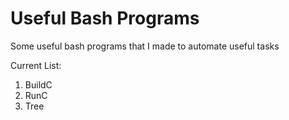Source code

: # Useful Bash Programs #
 Some useful bash programs that I made to automate useful tasks

 Current List:

1. BuildC
2. RunC
3. Tree
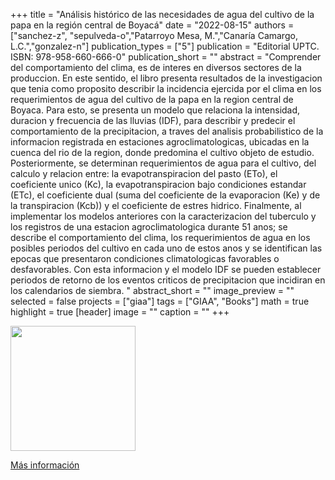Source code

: +++
title = "Análisis histórico de las necesidades de agua del cultivo de la papa en la región central de Boyacá"
date = "2022-08-15"
authors = ["sanchez-z", "sepulveda-o","Patarroyo Mesa, M.","Canaría Camargo, L.C.","gonzalez-n"]
publication_types = ["5"]
publication = "Editorial UPTC. ISBN: 978-958-660-666-0"
publication_short = ""
abstract = "Comprender del comportamiento del clima, es de interes en diversos sectores de la produccion. En este sentido, el libro presenta resultados de la investigacion que tenia como proposito describir la incidencia ejercida por el clima en los requerimientos de agua del cultivo de la papa en la region central de Boyaca. Para esto, se presenta un modelo que relaciona la intensidad, duracion y frecuencia de las lluvias (IDF), para describir y predecir el comportamiento de la precipitacion, a traves del analisis probabilistico de la informacion registrada en estaciones agroclimatologicas, ubicadas en la cuenca del rio de la region, donde predomina el cultivo objeto de estudio. Posteriormente, se determinan requerimientos de agua para el cultivo, del calculo y relacion entre: la evapotranspiracion del pasto (ETo), el coeficiente unico (Kc), la evapotranspiracion bajo condiciones estandar (ETc), el coeficiente dual (suma del coeficiente de la evaporacion (Ke) y de la transpiracion (Kcb)) y el coeficiente de estres hidrico. Finalmente, al implementar los modelos anteriores con la caracterizacion del tuberculo y los registros de una estacion agroclimatologica durante 51 anos; se describe el comportamiento del clima, los requerimientos de agua en los posibles periodos del cultivo en cada uno de estos anos y se identifican las epocas que presentaron condiciones climatologicas favorables o desfavorables. Con esta informacion y el modelo IDF se pueden establecer periodos de retorno de los eventos criticos de precipitacion que incidiran en los calendarios de siembra. "
abstract_short = ""
image_preview = ""
selected = false
projects = ["giaa"]
tags = ["GIAA", "Books"]
math = true
highlight = true
[header]
image = ""
caption = ""
+++

<img src="https://simehbucket.s3.amazonaws.com/images/eb99f18bd6fd3173a377c82e1225924c-medium.jpg" width= 200>

[Más información](https://editorial.uptc.edu.co/gpd-analisis-historico-de-las-necesidades-de-agua-del-cultivo-de-la-papa-en-la-region-central-de-boyaca-9789586606660-62fbac452189b.html)


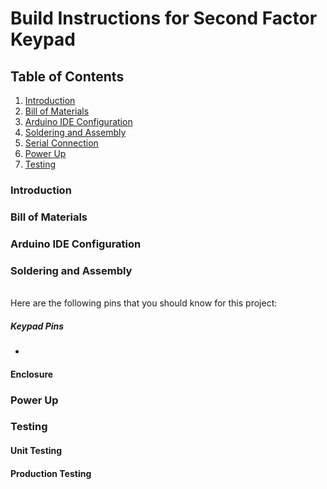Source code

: # Build Instructions for Second Factor Keypad

## Table of Contents
1. [Introduction](#introduction)
2. [Bill of Materials](#bill-of-materials)
3. [Arduino IDE Configuration](#arduino-ide-configuration)
4. [Soldering and Assembly](#soldering-and-assembly)
5. [Serial Connection](#serial-connection)
6. [Power Up](#power-up)
7. [Testing](#testing)


### Introduction

### Bill of Materials


### Arduino IDE Configuration


### Soldering and Assembly

<br/>Here are the following pins that you should know for this project:
##### Keypad Pins
* 
  
#### Enclosure

### Power Up

### Testing

#### Unit Testing

#### Production Testing


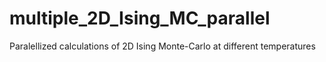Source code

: # multiple_2D_Ising_MC_parallel
Paralellized calculations of 2D Ising Monte-Carlo at different temperatures
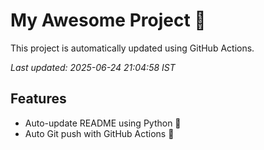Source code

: # My Awesome Project 🚀

This project is automatically updated using GitHub Actions.

_Last updated: 2025-06-24 21:04:58 IST_

## Features
- Auto-update README using Python 🐍
- Auto Git push with GitHub Actions 🤖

◆ ◆ ◆ ◆ ◆

Task prompt -> Present every non-blank line of source text from all the rows above as a Markdown table with the columns Index and Source Line, numbering the lines consecutively. Leave the pictures out.

Solution to this task ->
| Index | Source Line |
|---|---|
| 1 | Source code |
| 2 | : # Useful Bash Programs # |
| 3 |  Some useful bash programs that I made to automate useful tasks |
| 4 |  Current List: |
| 5 | 1. BuildC |
| 6 | 2. RunC |
| 7 | 3. Tree |
| 8 | Source code |
| 9 | : +++ |
| 10 | title = "Análisis histórico de las necesidades de agua del cultivo de la papa en la región central de Boyacá" |
| 11 | date = "2022-08-15" |
| 12 | authors = ["sanchez-z", "sepulveda-o","Patarroyo Mesa, M.","Canaría Camargo, L.C.","gonzalez-n"] |
| 13 | publication_types = ["5"] |
| 14 | publication = "Editorial UPTC. ISBN: 978-958-660-666-0" |
| 15 | publication_short = "" |
| 16 | abstract = "Comprender del comportamiento del clima, es de interes en diversos sectores de la produccion. En este sentido, el libro presenta resultados de la investigacion que tenia como proposito describir la incidencia ejercida por el clima en los requerimientos de agua del cultivo de la papa en la region central de Boyaca. Para esto, se presenta un modelo que relaciona la intensidad, duracion y frecuencia de las lluvias (IDF), para describir y predecir el comportamiento de la precipitacion, a traves del analisis probabilistico de la informacion registrada en estaciones agroclimatologicas, ubicadas en la cuenca del rio de la region, donde predomina el cultivo objeto de estudio. Posteriormente, se determinan requerimientos de agua para el cultivo, del calculo y relacion entre: la evapotranspiracion del pasto (ETo), el coeficiente unico (Kc), la evapotranspiracion bajo condiciones estandar (ETc), el coeficiente dual (suma del coeficiente de la evaporacion (Ke) y de la transpiracion (Kcb)) y el coeficiente de estres hidrico. Finalmente, al implementar los modelos anteriores con la caracterizacion del tuberculo y los registros de una estacion agroclimatologica durante 51 anos; se describe el comportamiento del clima, los requerimientos de agua en los posibles periodos del cultivo en cada uno de estos anos y se identifican las epocas que presentaron condiciones climatologicas favorables o desfavorables. Con esta informacion y el modelo IDF se pueden establecer periodos de retorno de los eventos criticos de precipitacion que incidiran en los calendarios de siembra. " |
| 17 | abstract_short = "" |
| 18 | image_preview = "" |
| 19 | selected = false |
| 20 | projects = ["giaa"] |
| 21 | tags = ["GIAA", "Books"] |
| 22 | math = true |
| 23 | highlight = true |
| 24 | [header] |
| 25 | image = "" |
| 26 | caption = "" |
| 27 | +++ |
| 28 | <img src="https://simehbucket.s3.amazonaws.com/images/eb99f18bd6fd3173a377c82e1225924c-medium.jpg" width= 200> |
| 29 | [Más información](https://editorial.uptc.edu.co/gpd-analisis-historico-de-las-necesidades-de-agua-del-cultivo-de-la-papa-en-la-region-central-de-boyaca-9789586606660-62fbac452189b.html) |
| 30 | Source code |
| 31 | : # Build Instructions for Second Factor Keypad |
| 32 | ## Table of Contents |
| 33 | 1. [Introduction](#introduction) |
| 34 | 2. [Bill of Materials](#bill-of-materials) |
| 35 | 3. [Arduino IDE Configuration](#arduino-ide-configuration) |
| 36 | 4. [Soldering and Assembly](#soldering-and-assembly) |
| 37 | 5. [Serial Connection](#serial-connection) |
| 38 | 6. [Power Up](#power-up) |
| 39 | 7. [Testing](#testing) |
| 40 | ### Introduction |
| 41 | ### Bill of Materials |
| 42 | ### Arduino IDE Configuration |
| 43 | ### Soldering and Assembly |
| 44 | <br/>Here are the following pins that you should know for this project: |
| 45 | ##### Keypad Pins |
| 46 | *  |
| 47 | #### Enclosure |
| 48 | ### Power Up |
| 49 | ### Testing |
| 50 | #### Unit Testing |
| 51 | #### Production Testing |
| 52 | Source code |
| 53 | : # multiple_2D_Ising_MC_parallel |
| 54 | Paralellized calculations of 2D Ising Monte-Carlo at different temperatures |
| 55 | Source code |
| 56 | : # My Awesome Project 🚀 |
| 57 | This project is automatically updated using GitHub Actions. |
| 58 | _Last updated: 2025-06-24 21:04:58 IST_ |
| 59 | ## Features |
| 60 | - Auto-update README using Python 🐍 |
| 61 | - Auto Git push with GitHub Actions 🤖 |